Remember last year’s clip of Angela Hawkins, German Films, and her hand puppets? This year we spoke to Angela again and she performed more marvels with her menagerie of paper pop-up cut-outs, which for Angela represent the “mood of the market” and the types of creatures she encounters here. (She herself pops up in James’ Berlinale Unbound video accompanying his first column from the festival.)
The next day, we were entertained by a festival-director duet: Martha Otte of Tromso International Film Festival (TIFF) and Hermann Greuel of Norwegian Youth Film Festival (NYFF). They’re a dynamic husband and wife team, each running a festival in the small town of Tromso near the Arctic Circle. One festival takes place in complete darkness (TIFF), and the other one in eternal daylight (NYFF).
The following day James and I visited Berlin based production-distribution outfit X FILMS (of Run Lola Run fame) where we toured their headquaters and learned about the infamous history of their villa, situated right next to Berlin’s traditional, manse-like restaurant, Café Einstein, one of James’ favorite hang outs.
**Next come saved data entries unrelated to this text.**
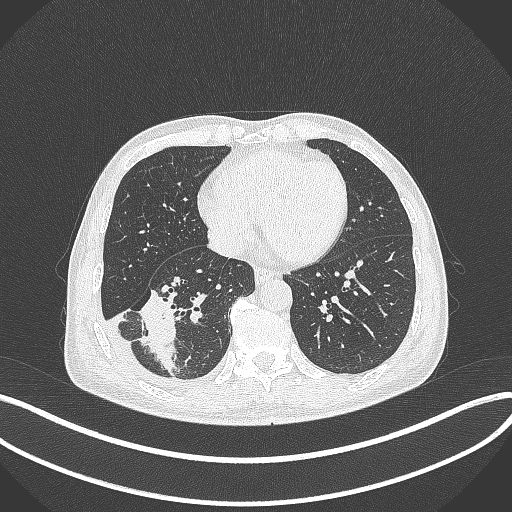
Chest CT, one axial slice; position 132 of 388 along the scan axis; 120 kVp; lung window (W 1500 / L -600 HU); 1 mm slice thickness; 512 × 512 image matrix, field of view 400 × 400 mm. Male patient, age 64 years. From the clinical record (not read from this slice): clinical TNM (as recorded): T3 N0 M0.
Outlined on this slice (rectangle marked by the reading radiologist):
- lung tumour (recorded histology: adenocarcinoma): box from (x=130, y=289) to (x=183, y=382) px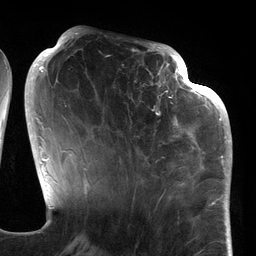
Breast MRI (dynamic contrast-enhanced), one axial slice. Position 50 of 134 along the scan axis. Cropped to one breast. Dynamic contrast-enhanced series, time point 2 of 6 at this slice position (early post-contrast). 3 T. TE 2.7 ms, TR 6.5 ms. 256 × 256 image matrix, field of view 200 × 200 mm. Female patient.
Structures marked on this image (semi-automatically segmented with operator editing):
- enhancing-tissue mask used for the functional tumour volume (all voxels passing the contrast-enhancement thresholds inside the analysis volume; usually the tumour): bounding box (x1, y1, x2, y2) in pixels: (106, 64, 186, 177)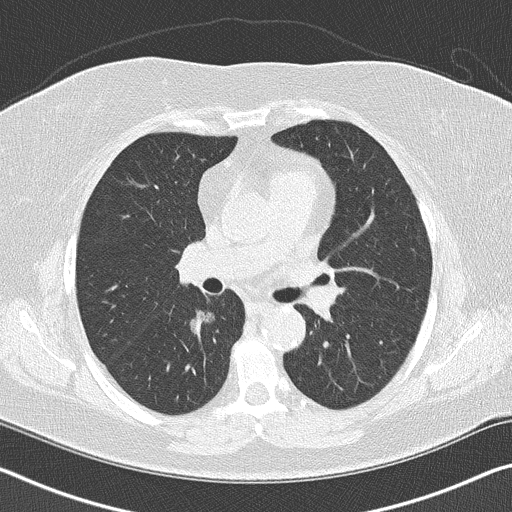
Axial slice from a low-dose chest CT screening exam, first (baseline) screen, lung window (W 1500 / L -600 HU), 2 mm slice thickness, lung (sharp) reconstruction kernel (B50f), 512 × 512 image matrix. Female participant, aged 60 years at enrolment. Former smoker at enrolment.
Lesion marked by an expert reader, bounding box [x1, y1, x2, y2] px = [174, 296, 227, 346]. The screening reader recorded 2 non-calcified nodules or masses ≥4 mm on this exam (right lower lobe, left upper lobe); which of them this box marks is not recorded. Lung cancer was diagnosed 482 days after this screen (after the second annual screen): bronchiolo-alveolar carcinoma, non-mucinous, right lower lobe, stage IA (AJCC 6th edition), 15 mm at pathology.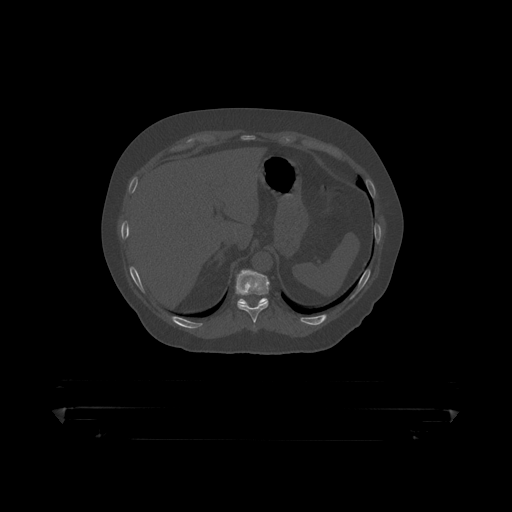
CT including the spine, one axial slice; position 210 of 390 along the scan axis; bone window (W 1800 / L 400 HU); 1.25 mm slice thickness; 512 × 512 image matrix, field of view 650 × 650 mm. Patient: male, 60 years. From the clinical record (not read from this slice): primary cancer: prostate.
Outlined on this slice (semi-automatic segmentation, software-assisted and operator-edited):
- T10 vertebra: bounding box [x1, y1, x2, y2] px = [236, 270, 270, 319]
- T11 vertebra: [238, 298, 267, 306]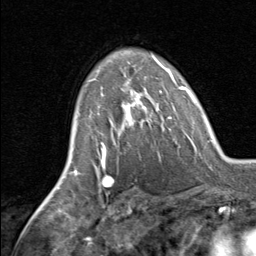
Breast MRI, one axial slice. Slice 49 of 80 in the series (ordered by position). Cropped to one breast. Dynamic contrast-enhanced series, time point 2 of 8 at this slice position (early post-contrast). 1.5 T. TE 1.7 ms, TR 4.5 ms. 2 mm slice thickness. 256 × 256 image matrix, field of view 180 × 180 mm. Female patient.
Annotated regions visible in this slice (semi-automatic segmentation, software-assisted and operator-edited):
- enhancing-tissue mask used for the functional tumour volume (all voxels passing the contrast-enhancement thresholds inside the analysis volume; usually the tumour): bounding box (x1, y1, x2, y2) in pixels: (95, 79, 162, 145)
That same night we were invited to a party at the hipster Gruene Salon, part of the groundbreaking Volksbuehne theater in Berlin-Mitte and hosted by Interfilm, the Berlin short film festival founded and run by Heinz Hermanns and his team. Besides the traditional short film festival that has been running for a quarter of a century, Heinz and his team also produce Going Underground, a short film festival that takes place on Berlin’s subway trains; the films on the LCD monitors mounted in every subway car. If you have a film of up to 90 seconds in length that’s entertaining and can be shown without sound, send it in. The next edition of Going Underground will take place in September.
On a cold and cloudy Thursday morning, Cyan Smyth, a documentary programmer for the Belfast International Film Festival, ventured outside with us to one of the last remaining sections of the Berlin wall (bordering the building that houses the European Film Market), to share some of his thoughts on how to program for a festival in a politically-charged environment.
Finally, we met with Rachel Klein, independent producer and co-chair of the upcoming Produced By conference in L.A., featuring the crème de la crème in film production. This is Rachel’s first visit to Berlin and the Berlinale, and it was intriguing to hear her stories about an U.S. indie producer experiences here.
All of this and more to come step by step, once we had a few good nights rest. The one major complaint I have about this festival is even in Berlin, days are still only 24 hours – never nearly enough to see all the films I’d like to and spend the time I want to with friends and colleagues. But it’s been an exciting adventure I already look forward to next year’s edition. That should be even bigger and better when the festival celebrates its 60th Birthday! Alles Gute zum Geburtstag, Berlinale!